On a recent survey in Arnhem Land, Indigenous rangers laid countless traps but found nothing.
This docile animal once roamed wild across Australia, but with an average weight of just 500 grams, it was no match for the feral cat.
Today, scientists including biologist Dr Carol Palmer, believe the golden bandicoot is close to extinct on mainland Australia.
“The last one was recorded in the desert in the Tanami in about 1952, and the last one in the Top End was recorded in 1972,” she said.
“We’re just not sure really what has happened, but certainly fire, feral animals is one of the main reasons.”

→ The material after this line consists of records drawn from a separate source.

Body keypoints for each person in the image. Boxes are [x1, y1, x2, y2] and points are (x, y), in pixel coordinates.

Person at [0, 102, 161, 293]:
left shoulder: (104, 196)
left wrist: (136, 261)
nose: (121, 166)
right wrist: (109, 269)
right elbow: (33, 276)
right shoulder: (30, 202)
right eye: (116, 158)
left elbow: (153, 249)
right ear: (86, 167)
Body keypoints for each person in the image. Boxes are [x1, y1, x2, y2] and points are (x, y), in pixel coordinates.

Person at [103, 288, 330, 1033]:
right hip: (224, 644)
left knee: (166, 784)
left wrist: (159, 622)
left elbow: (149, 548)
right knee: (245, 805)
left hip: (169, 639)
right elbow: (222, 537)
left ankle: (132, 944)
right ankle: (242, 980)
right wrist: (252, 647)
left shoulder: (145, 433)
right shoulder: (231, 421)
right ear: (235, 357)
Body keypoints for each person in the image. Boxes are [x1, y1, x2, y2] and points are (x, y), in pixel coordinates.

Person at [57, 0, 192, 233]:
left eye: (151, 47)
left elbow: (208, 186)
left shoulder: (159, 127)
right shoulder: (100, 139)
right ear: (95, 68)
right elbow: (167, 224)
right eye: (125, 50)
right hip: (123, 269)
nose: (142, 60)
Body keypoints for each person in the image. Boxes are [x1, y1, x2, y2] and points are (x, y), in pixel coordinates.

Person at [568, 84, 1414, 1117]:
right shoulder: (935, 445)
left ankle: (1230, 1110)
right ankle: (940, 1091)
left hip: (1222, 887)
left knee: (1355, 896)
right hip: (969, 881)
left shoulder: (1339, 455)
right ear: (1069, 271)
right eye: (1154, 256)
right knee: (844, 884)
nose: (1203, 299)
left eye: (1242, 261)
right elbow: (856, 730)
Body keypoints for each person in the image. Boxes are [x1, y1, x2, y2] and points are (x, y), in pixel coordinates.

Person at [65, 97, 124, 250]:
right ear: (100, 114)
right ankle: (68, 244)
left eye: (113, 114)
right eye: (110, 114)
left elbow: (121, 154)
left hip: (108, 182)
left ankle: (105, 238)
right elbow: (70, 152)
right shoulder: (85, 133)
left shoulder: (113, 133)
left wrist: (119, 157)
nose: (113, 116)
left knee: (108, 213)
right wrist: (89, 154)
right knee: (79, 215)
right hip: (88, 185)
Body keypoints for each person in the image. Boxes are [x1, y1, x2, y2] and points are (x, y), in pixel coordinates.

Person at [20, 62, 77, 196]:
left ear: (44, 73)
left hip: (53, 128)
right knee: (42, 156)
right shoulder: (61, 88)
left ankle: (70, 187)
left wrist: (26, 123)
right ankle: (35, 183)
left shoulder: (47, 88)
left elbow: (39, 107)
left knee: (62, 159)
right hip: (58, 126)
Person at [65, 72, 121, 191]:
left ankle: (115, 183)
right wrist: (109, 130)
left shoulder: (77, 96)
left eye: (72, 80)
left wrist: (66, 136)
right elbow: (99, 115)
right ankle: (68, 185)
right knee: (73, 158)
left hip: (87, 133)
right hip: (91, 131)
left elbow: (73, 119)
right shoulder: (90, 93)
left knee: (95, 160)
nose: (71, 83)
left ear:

But in 1994, rangers discovered a population of bandicoots on Marchinbar Island off the eastern tip of Arnhem Land.
Uninhabited and pristine, there are no feral cats here, and a pre-European fire regime, all of which have allowed this colony to flourish.
Dr Palmer is leading a mission this month to relocate about 20 bandicoots from Marchinbar to nearby Guluwuru Island to increase the species’ long-term chance of survival.
One ranger helping to catch them is Heather Burarrwana.
“We set the traps up every three o’clock in the afternoon, and then we go up to check them up in four o’clock or five o’clock in the morning,” she said.
“We set up 20 traps. Last time when I was out there with Parks and Wildlife, we caught about 15.”
Once they are captured, the animals are fitted with radio collars, then taken by boat to their new home where Dr Palmer is hopeful there will soon be a whole new generation of golden bandicoots.
“We’re kind of hoping that they will breed up pretty quickly,” she said.
“But hopefully we’ll be able to establish this second population and by doing that, we have then halved the extinction rate for golden bandicoots in the Northern Territory.”